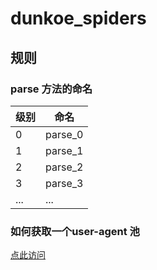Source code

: # dunkoe_spiders

## 规则

### parse 方法的命名

| 级别 | 命名|
| ----| ---- |
|0 | parse_0 |
|1 | parse_1|
|2 | parse_2|
|3 | parse_3 |
| ... | ... |


### 如何获取一个user-agent 池

[点此访问](http://www.useragentstring.com/pages/useragentstring.php)
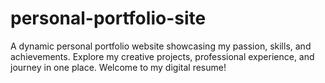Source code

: # personal-portfolio-site
A dynamic personal portfolio website showcasing my passion, skills, and achievements. Explore my creative projects, professional experience, and journey in one place. Welcome to my digital resume!
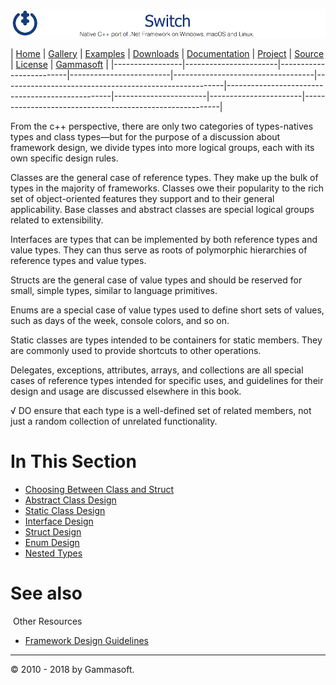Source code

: ![Switch Header](Pictures/SwitchNativeC++port.png)

| [Home](Home.md) | [Gallery](Gallery.md) | [Examples](Examples.md) | [Downloads](Downloads.md) | [Documentation](Documentation.md) | [Project](https://sourceforge.net/projects/switchpro) | [Source](https://github.com/gammasoft71/switch) | [License](License.md) | [Gammasoft](https://gammasoft71.wixsite.com/gammasoft) |
|-----------------|-----------------------|-------------------------|-------------------------|-----------------------------------|-------------------------------------------------------|-------------------------------------------------|-----------------------|-----------------------|---------------------------------------------------------|

From the c++ perspective, there are only two categories of types-natives types and class types—but for the purpose of a discussion about framework design, we divide types into more logical groups, each with its own specific design rules.
 
Classes are the general case of reference types. They make up the bulk of types in the majority of frameworks. Classes owe their popularity to the rich set of object-oriented features they support and to their general applicability. Base classes and abstract classes are special logical groups related to extensibility.
 
Interfaces are types that can be implemented by both reference types and value types. They can thus serve as roots of polymorphic hierarchies of reference types and value types.
 
Structs are the general case of value types and should be reserved for small, simple types, similar to language primitives.
 
Enums are a special case of value types used to define short sets of values, such as days of the week, console colors, and so on.
 
Static classes are types intended to be containers for static members. They are commonly used to provide shortcuts to other operations.

Delegates, exceptions, attributes, arrays, and collections are all special cases of reference types intended for specific uses, and guidelines for their design and usage are discussed elsewhere in this book.

√ DO ensure that each type is a well-defined set of related members, not just a random collection of unrelated functionality.

# In This Section

* [Choosing Between Class and Struct](ChoosingBetweenClassAndStruct.md)
* [Abstract Class Design](AbstractClassDesign.md)
* [Static Class Design](StaticClassDesign.md)
* [Interface Design](InterfaceDesign.md)
* [Struct Design](StructDesign.md)
* [Enum Design](EnumDesign.md)
* [Nested Types](NestedTypes.md)

# See also
​
Other Resources

* [Framework Design Guidelines](FrameworkDesignGuidelines.md)

______________________________________________________________________________________________

© 2010 - 2018 by Gammasoft.
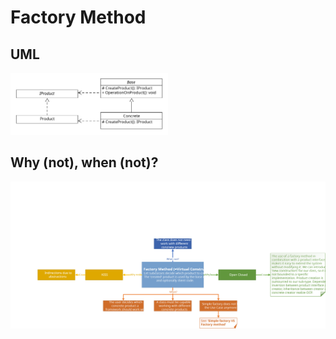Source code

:# Factory Method
## UML
<img src=FactoryMethodUML.svg width=50% height=50%>

## Why (not), when (not)?
<img src=FactoryMethod-cropped.svg>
————
(TASK OBJECTIVE)
Transcribe all of the source text in the material above character for character, omitting the pictures from your answer.

(TASK SOLUTION)
Source code

: # dunkoe_spiders

## 规则

### parse 方法的命名

| 级别 | 命名|
| ----| ---- |
|0 | parse_0 |
|1 | parse_1|
|2 | parse_2|
|3 | parse_3 |
| ... | ... |


### 如何获取一个user-agent 池

[点此访问](http://www.useragentstring.com/pages/useragentstring.php)
Source code

: # personal-portfolio-site
A dynamic personal portfolio website showcasing my passion, skills, and achievements. Explore my creative projects, professional experience, and journey in one place. Welcome to my digital resume!
Source code

: ![Switch Header](Pictures/SwitchNativeC++port.png)

| [Home](Home.md) | [Gallery](Gallery.md) | [Examples](Examples.md) | [Downloads](Downloads.md) | [Documentation](Documentation.md) | [Project](https://sourceforge.net/projects/switchpro) | [Source](https://github.com/gammasoft71/switch) | [License](License.md) | [Gammasoft](https://gammasoft71.wixsite.com/gammasoft) |
|-----------------|-----------------------|-------------------------|-------------------------|-----------------------------------|-------------------------------------------------------|-------------------------------------------------|-----------------------|-----------------------|---------------------------------------------------------|

From the c++ perspective, there are only two categories of types-natives types and class types—but for the purpose of a discussion about framework design, we divide types into more logical groups, each with its own specific design rules.
 
Classes are the general case of reference types. They make up the bulk of types in the majority of frameworks. Classes owe their popularity to the rich set of object-oriented features they support and to their general applicability. Base classes and abstract classes are special logical groups related to extensibility.
 
Interfaces are types that can be implemented by both reference types and value types. They can thus serve as roots of polymorphic hierarchies of reference types and value types.
 
Structs are the general case of value types and should be reserved for small, simple types, similar to language primitives.
 
Enums are a special case of value types used to define short sets of values, such as days of the week, console colors, and so on.
 
Static classes are types intended to be containers for static members. They are commonly used to provide shortcuts to other operations.

Delegates, exceptions, attributes, arrays, and collections are all special cases of reference types intended for specific uses, and guidelines for their design and usage are discussed elsewhere in this book.

√ DO ensure that each type is a well-defined set of related members, not just a random collection of unrelated functionality.

# In This Section

* [Choosing Between Class and Struct](ChoosingBetweenClassAndStruct.md)
* [Abstract Class Design](AbstractClassDesign.md)
* [Static Class Design](StaticClassDesign.md)
* [Interface Design](InterfaceDesign.md)
* [Struct Design](StructDesign.md)
* [Enum Design](EnumDesign.md)
* [Nested Types](NestedTypes.md)

# See also
​
Other Resources

* [Framework Design Guidelines](FrameworkDesignGuidelines.md)

______________________________________________________________________________________________

© 2010 - 2018 by Gammasoft.
Source code

:# Factory Method
## UML
<img src=FactoryMethodUML.svg width=50% height=50%>

## Why (not), when (not)?
<img src=FactoryMethod-cropped.svg>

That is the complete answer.